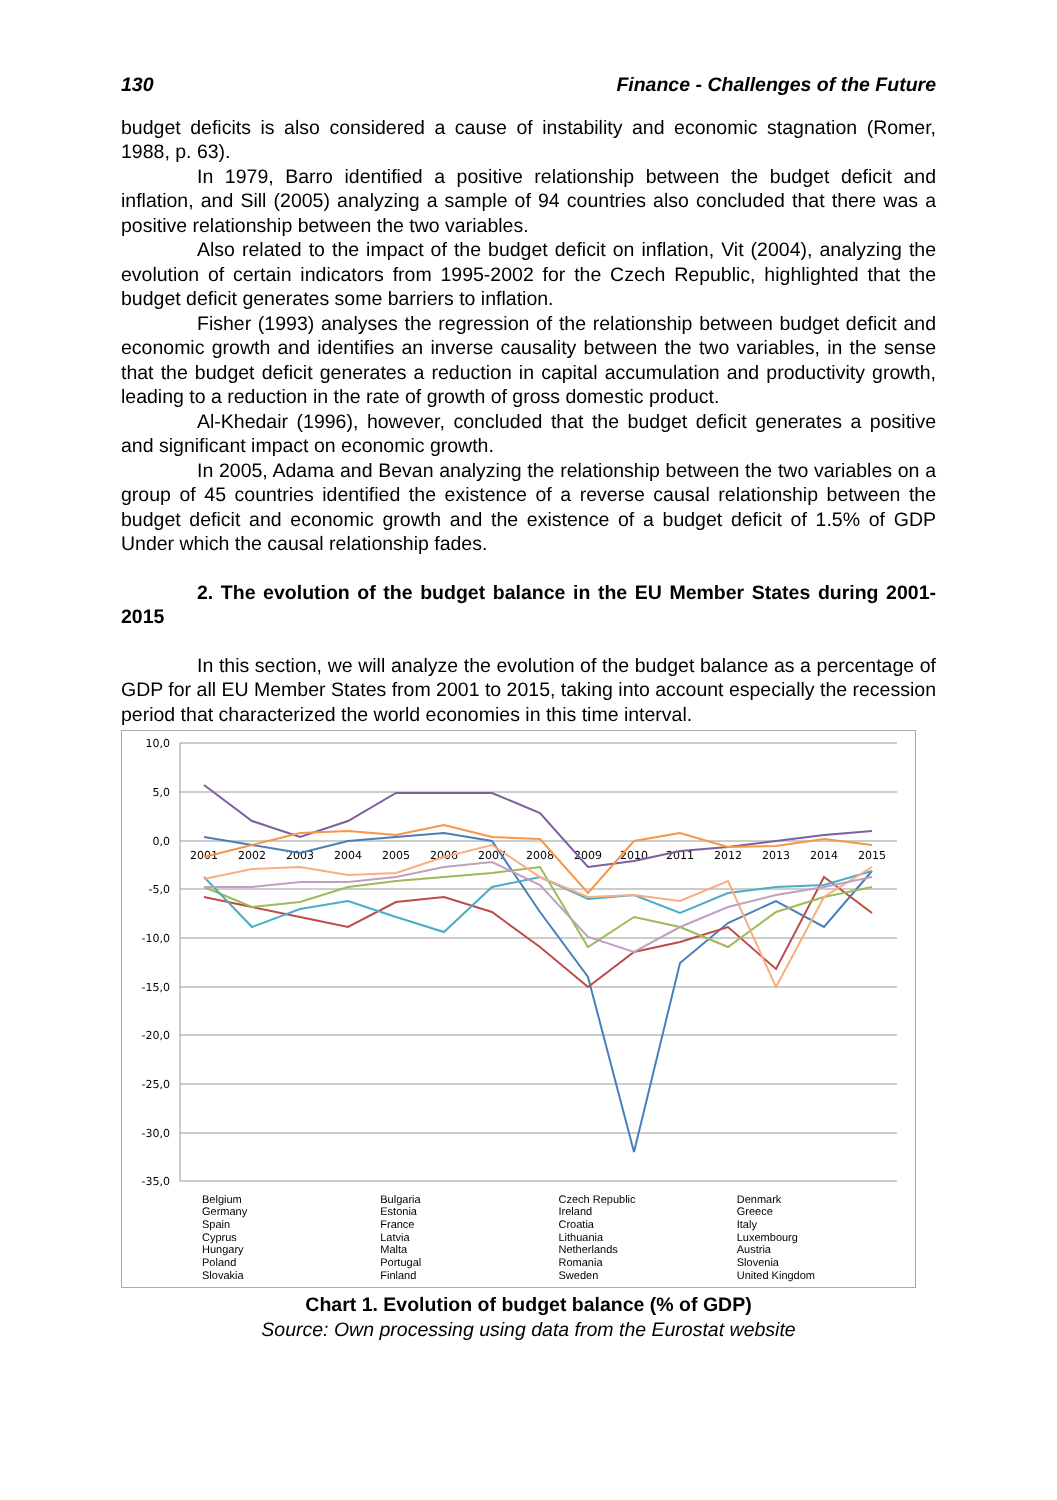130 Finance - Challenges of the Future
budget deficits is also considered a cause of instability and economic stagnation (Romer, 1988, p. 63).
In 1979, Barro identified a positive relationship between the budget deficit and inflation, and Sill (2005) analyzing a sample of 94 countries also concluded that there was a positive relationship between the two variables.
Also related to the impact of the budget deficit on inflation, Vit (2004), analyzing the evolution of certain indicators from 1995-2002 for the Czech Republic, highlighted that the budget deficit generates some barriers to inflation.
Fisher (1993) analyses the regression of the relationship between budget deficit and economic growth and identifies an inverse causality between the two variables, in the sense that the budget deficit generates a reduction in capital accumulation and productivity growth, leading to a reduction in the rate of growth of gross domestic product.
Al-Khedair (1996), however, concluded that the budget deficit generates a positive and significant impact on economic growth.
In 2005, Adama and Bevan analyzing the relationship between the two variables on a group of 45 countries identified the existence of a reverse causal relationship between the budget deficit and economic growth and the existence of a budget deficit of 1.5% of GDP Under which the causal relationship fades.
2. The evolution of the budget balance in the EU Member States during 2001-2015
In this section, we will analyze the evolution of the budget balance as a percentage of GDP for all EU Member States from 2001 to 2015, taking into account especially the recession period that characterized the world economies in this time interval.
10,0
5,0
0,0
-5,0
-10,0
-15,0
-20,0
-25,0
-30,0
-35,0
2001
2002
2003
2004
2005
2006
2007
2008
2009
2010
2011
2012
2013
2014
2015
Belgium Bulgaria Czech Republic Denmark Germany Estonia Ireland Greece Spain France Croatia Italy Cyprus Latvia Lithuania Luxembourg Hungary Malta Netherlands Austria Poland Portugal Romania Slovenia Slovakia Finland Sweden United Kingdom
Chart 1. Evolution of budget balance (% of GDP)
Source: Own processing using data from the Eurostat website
+-------+
__INSTRUCTIONS FOR THE TASK__. The lines to write out run from the one with "Belgium Bulgaria Czech" through the end of the records. Give them exactly, and only them.

__ANSWER BOX__.
Belgium Bulgaria Czech Republic Denmark Germany Estonia Ireland Greece Spain France Croatia Italy Cyprus Latvia Lithuania Luxembourg Hungary Malta Netherlands Austria Poland Portugal Romania Slovenia Slovakia Finland Sweden United Kingdom
Chart 1. Evolution of budget balance (% of GDP)
Source: Own processing using data from the Eurostat website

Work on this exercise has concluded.